Jakarta (ANTARA News) - Menteri Keuangan Sri Mulyani Indrawati menyayangkan Indonesia masih menjadi tujuan ekspor pakaian bekas dari sejumlah negara yang kerap dilaporkan oleh petugas Ditjen Bea dan Cukai Kementerian Keuangan.
"Saya hampir setiap hari mendapat laporan dari jajaran bea cukai soal impor pakaian bekas. ini kan kita dianggap sebagai pasar barang pakaian bekas, saya berjanji dari sisi bea cukai akan tegaskan aturan dan mengidentifikasi siapa pelaku impornya," kata Sri Mulyani di Jakarta, Selasa.
Sri Mulyani menyampaikan hal tersebut saat menghadiri Temu Menperin dan Pelaku Usaha Industri Kulit, Alas Kaki dan Aneka di Gedung Kemenperin, Jakarta.
Importasi pakaian bekas tersebut, lanjut Sri Mulyani, menggambarkan bahwa pasar untuk industri mode di Indonesia sangat besar, yang seharusnya dapat dimanfaatkan oleh pelaku industri dalam negeri.
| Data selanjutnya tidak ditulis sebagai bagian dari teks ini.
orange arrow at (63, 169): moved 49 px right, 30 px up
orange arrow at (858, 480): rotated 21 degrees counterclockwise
Untuk itu, Sri Mulyani mengimbau agar industri mode di Indonesia terus meningkatkan kreativitasnya untuk dapat bersaing dengan produk impor, baik dari sisi kualitas maupun harga.
Ia menambahkan, pihak Kementerian Keuangan berkomitmen untuk mendukung pertumbuhan industri dalam negeri melalui fasilitas-fasilitas kebijakan yang mampu mendorong geliat dunia usaha.
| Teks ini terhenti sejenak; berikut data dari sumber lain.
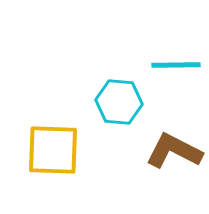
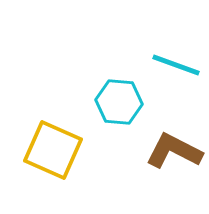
cyan line: rotated 21 degrees clockwise
yellow square: rotated 22 degrees clockwise
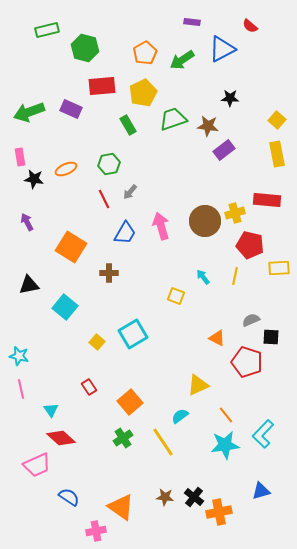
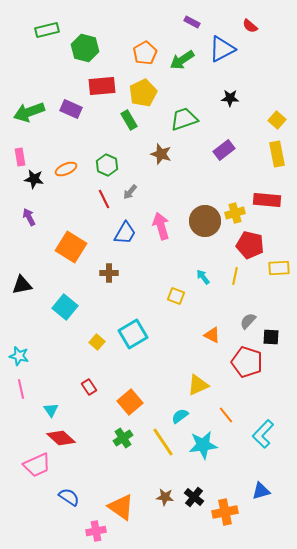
purple rectangle at (192, 22): rotated 21 degrees clockwise
green trapezoid at (173, 119): moved 11 px right
green rectangle at (128, 125): moved 1 px right, 5 px up
brown star at (208, 126): moved 47 px left, 28 px down; rotated 10 degrees clockwise
green hexagon at (109, 164): moved 2 px left, 1 px down; rotated 25 degrees counterclockwise
purple arrow at (27, 222): moved 2 px right, 5 px up
black triangle at (29, 285): moved 7 px left
gray semicircle at (251, 320): moved 3 px left, 1 px down; rotated 24 degrees counterclockwise
orange triangle at (217, 338): moved 5 px left, 3 px up
cyan star at (225, 445): moved 22 px left
orange cross at (219, 512): moved 6 px right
"Kami sebagai penjaga dan harus buat policy dihadapkan dengan harga murah, kualitas bagus di sisi lain produsen membutuhan kualitas persiangan yang sehat, Nah kami ada di tengah-tengah," ujarnya.
Menurutnya, pemerintah akan memfasilitasi hal-hal yang berkaitan untuk mendorong daya saing industri, misalnya dari penggunaan listrik, upah hingga fasilitas fiskal.
Namun, tambahnya, jika pertumbuhannya dihambat oleh ketidakmampuan pelaku usaha karena inovasi dan kreativiktas, hal tersebut menjadi tanggung jawab sendiri.
"Jika produk anda tidak punya kompetisi, saya tidak bisa bantu. Anda harus mencari inspirasi sendiri. Kalau saya lihat, di negara-negara lain, Indonesia tidak kalah, bagus banget dan saya yakin potensi ini luar biasa dan saya yakin memiliki inovasi luar biasa," pungkasnya.